Annually, about 50 million Dengue cases are reported globally, out of which tropical countries are the most affected ones because of mosquitoes’ prevalence in those areas. Dengue bacteria is persistent in more than 100 countries globally, and 40% of the world’s population, which is about 3 billion people, live in dengue-prone areas.
However, Monash University’s study has come up with the most significant counter for the disease by introducing a strain of Wolbachia bacteria to prevent them from acting as carriers, contrary to the belief that we might end up developing a super anti-bacterial resistant pathogen. Before we get into those specifics, let’s understand how mosquitoes spread diseases.
How Mosquitoes Spread Disease
Mosquitoes act as carriers of viruses by biting infected people, and when they bite again, they can naturally transmit the virus to the next person. Mosquitoes don’t inherently carry viruses – they can only get them from other infected folks.
Since only female mosquitoes bite humans, while male feed on fruits, only female mosquitoes can transmit viruses. Only the female Aedes aegypti mosquito is the primary transmitter of dengue, Zika, chikungunya, and yellow fever viruses. These originated initially in Africa, but they have ended up spread through tropical and subtropical regions worldwide.
Aedes aegypti mosquitoes first grew outside Africa during the slave trade between the 15th and 19th centuries. They also spread through trade with Asia during the 18th and 19th centuries, following military advances during World War II.
Growing Number of Infected Humans
The number of humans affected by mosquito-borne diseases is rapidly growing over the years. In recent years, population growth, people from villages to cities, more international travel, and climate change have catered to the spread of Aedes aegypti mosquitoes in the world.
And due to it, the number of people affected by mosquito-borne diseases has also increased. According to the World Health Organization, dengue fever is now considered the most critical mosquito-borne viral disease globally. It’s also the most quickly spreading, with a 30-fold increase in global incidence over the past 50 years.

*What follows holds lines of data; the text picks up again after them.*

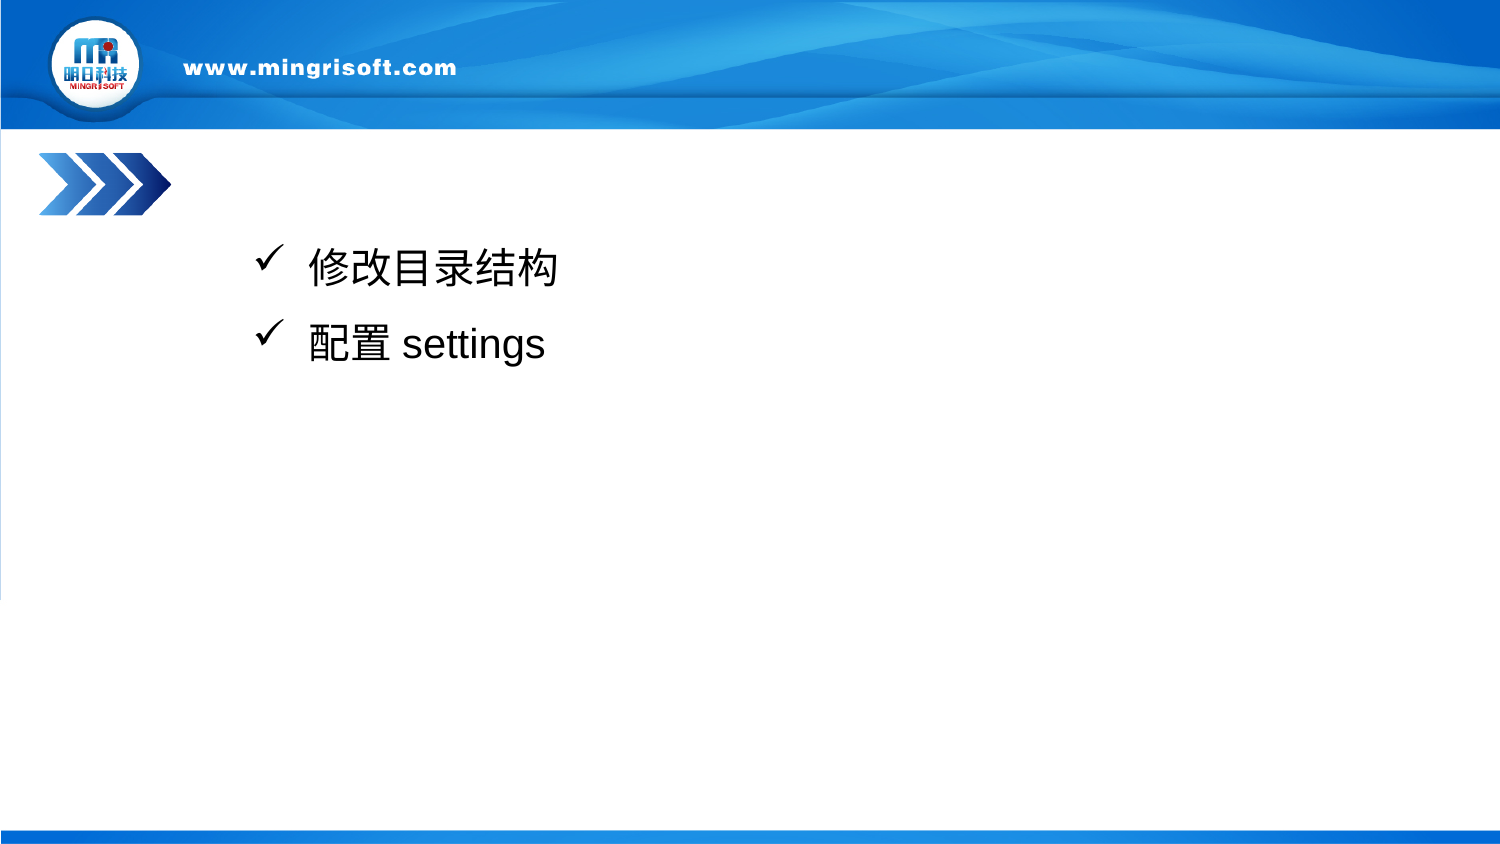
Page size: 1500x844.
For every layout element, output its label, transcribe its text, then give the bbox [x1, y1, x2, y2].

text_box 修改目录结构 配置settings [237, 209, 1050, 374]
picture [0, 0, 1500, 844]
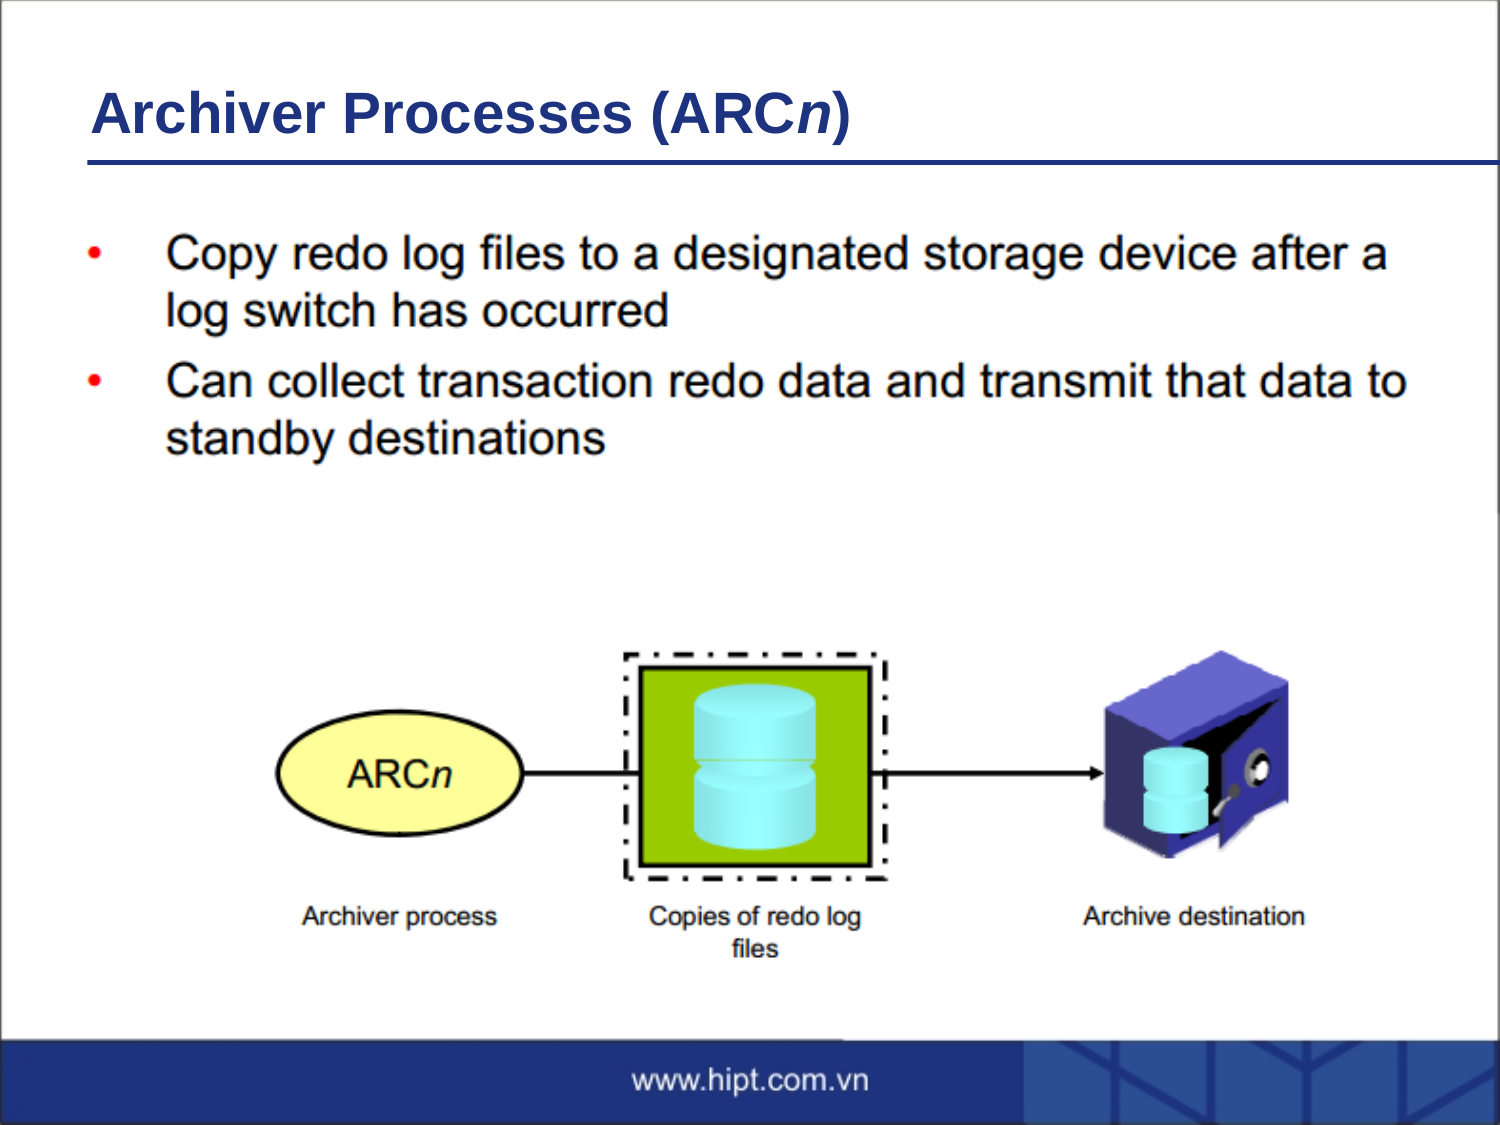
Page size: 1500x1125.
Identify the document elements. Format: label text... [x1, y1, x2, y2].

title Archiver Processes (ARCn) [75, 45, 1425, 175]
picture [0, 0, 1500, 1125]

Wolbachia Bacteria Study From Monash University
Labelled as the World Mosquito Program, the Institute of Vector-Borne Disease with Monash University, Melbourne, has come together to tackle the diseases borne by mosquitoes. They chose Indonesia as its primary focus for the first round of their study.

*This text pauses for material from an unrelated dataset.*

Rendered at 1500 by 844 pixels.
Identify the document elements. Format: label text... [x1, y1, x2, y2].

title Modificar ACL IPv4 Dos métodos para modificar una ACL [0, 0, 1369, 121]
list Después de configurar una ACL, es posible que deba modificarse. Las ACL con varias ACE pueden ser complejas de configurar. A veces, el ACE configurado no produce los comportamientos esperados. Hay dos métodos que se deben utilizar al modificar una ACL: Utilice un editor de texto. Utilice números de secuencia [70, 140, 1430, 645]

Indonesia is one of the most severely hit countries from the dengue disease and encounters 8 million dengue cases each year. So, instead of killing all the mosquitoes in the world, the researchers thought of taking a somewhat different approach towards the problem.

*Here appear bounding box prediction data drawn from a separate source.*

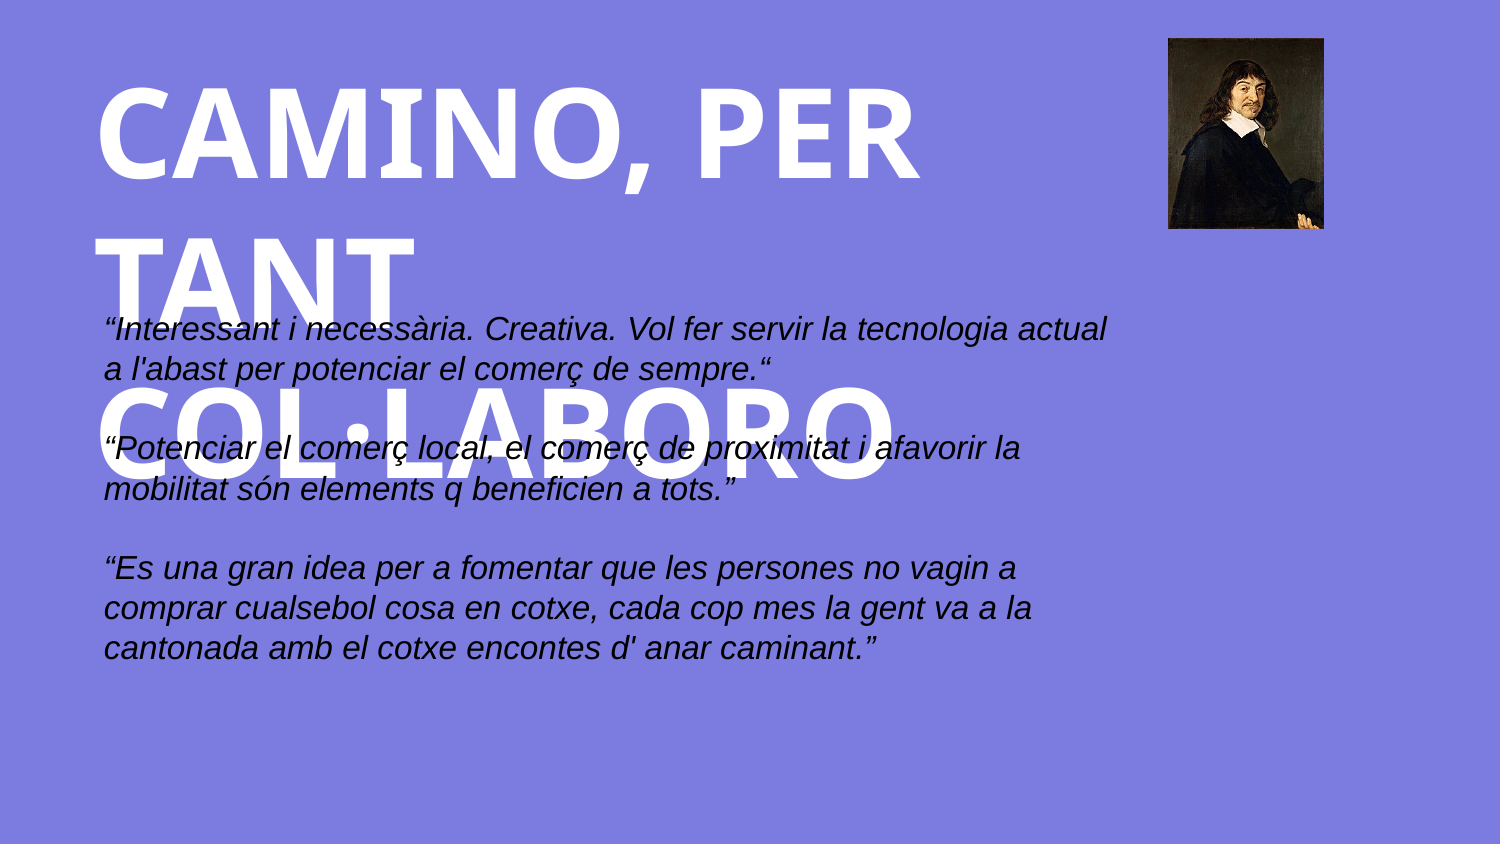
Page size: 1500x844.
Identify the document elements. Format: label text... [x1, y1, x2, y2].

text_box “Interessant i necessària. Creativa. Vol fer servir la tecnologia actual a l'abast per potenciar el comerç de sempre.“ “Potenciar el comerç local, el comerç de proximitat i afavorir la mobilitat són elements q beneficien a tots.” “Es una gran idea per a fomentar que les persones no vagin a comprar cualsebol cosa en cotxe, cada cop mes la gent va a la cantonada amb el cotxe encontes d' anar caminant.” [88, 246, 1149, 728]
title CAMINO, PER TANT COL·LABORO [78, 38, 1167, 229]
picture [1168, 38, 1325, 229]
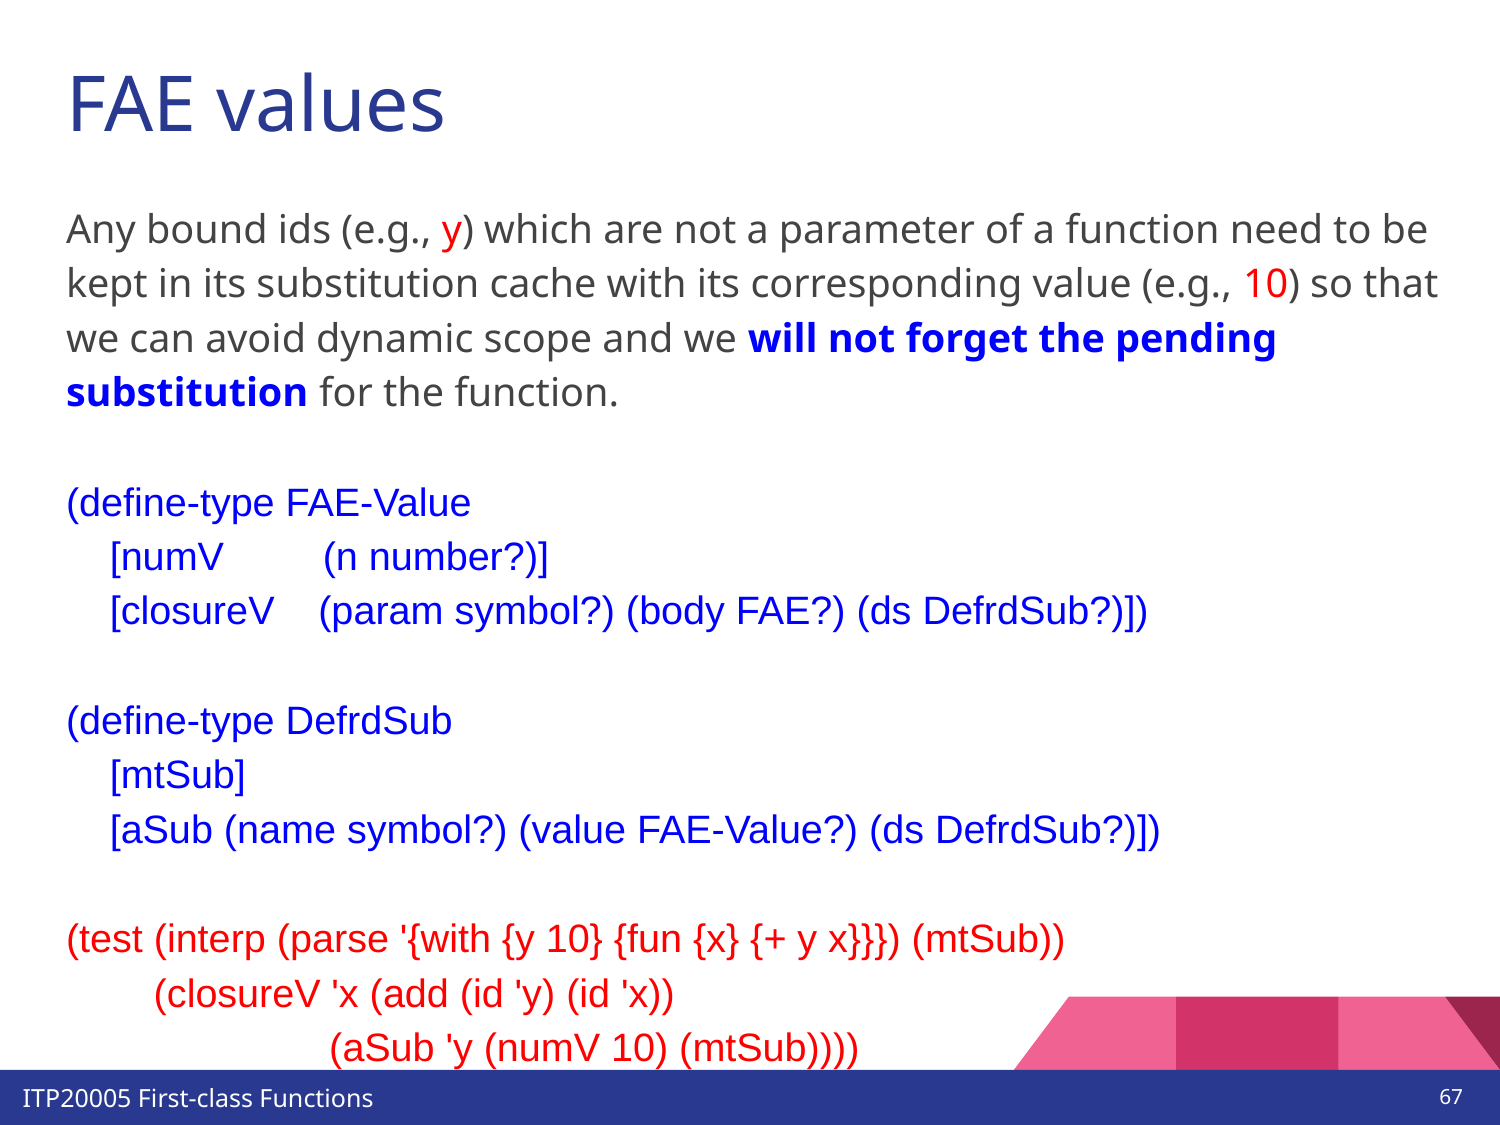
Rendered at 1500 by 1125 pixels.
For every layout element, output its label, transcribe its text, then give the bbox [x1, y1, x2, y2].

title FAE values [51, 39, 1449, 173]
list Any bound ids (e.g., y) which are not a parameter of a function need to be kept in its substitution cache with its corresponding value (e.g., 10) so that we can avoid dynamic scope and we will not forget the pending substitution for the function. (define-type FAE-Value [numV (n number?)] [closureV (param symbol?) (body FAE?) (ds DefrdSub?)]) (define-type DefrdSub [mtSub] [aSub (name symbol?) (value FAE-Value?) (ds DefrdSub?)]) (test (interp (parse '{with {y 10} {fun {x} {+ y x}}}) (mtSub)) (closureV 'x (add (id 'y) (id 'x)) (aSub 'y (numV 10) (mtSub)))) [51, 181, 1500, 997]
slide_number ‹#› [1387, 1054, 1478, 1125]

Usage Of Wolbachia Bacteria
They decided to infect the mosquitos with a bacteria called ‘Wolbachia’ that would starve the virus to death, making these mosquitoes dengue free. Wolbachia reduces the ability of mosquitoes to transmit mosquito-borne diseases such as Zika, dengue, and chikungunya.
Simply after one round of infected mosquitoes, the bacteria would automatically be transferred to the mosquitoes’ offspring. So even if their offspring would have been likely to carry the virus, the bacteria will continue to do its work, leaving us dengue-free with a one-time effort. Evidence shows that in areas where Wolbachia is self-sustaining at a high level, there have been no dengue outbreaks.
Results of the Study
After three years of collecting and infecting dengue-carrying local mosquitoes, they were finally released back into the open in 12 areas of a city called Yogyakarta. After some wait, this experiment managed to eradicate the local transmission of dengue in the city.
Ever since the experimental mosquitoes have been released, the incidences of Dengue fever and symptoms decreased by 77%, significantly unique in terms of health improvement. Soon, they are looking to expand their horizons and move on to more at-risk countries to make them dengue free.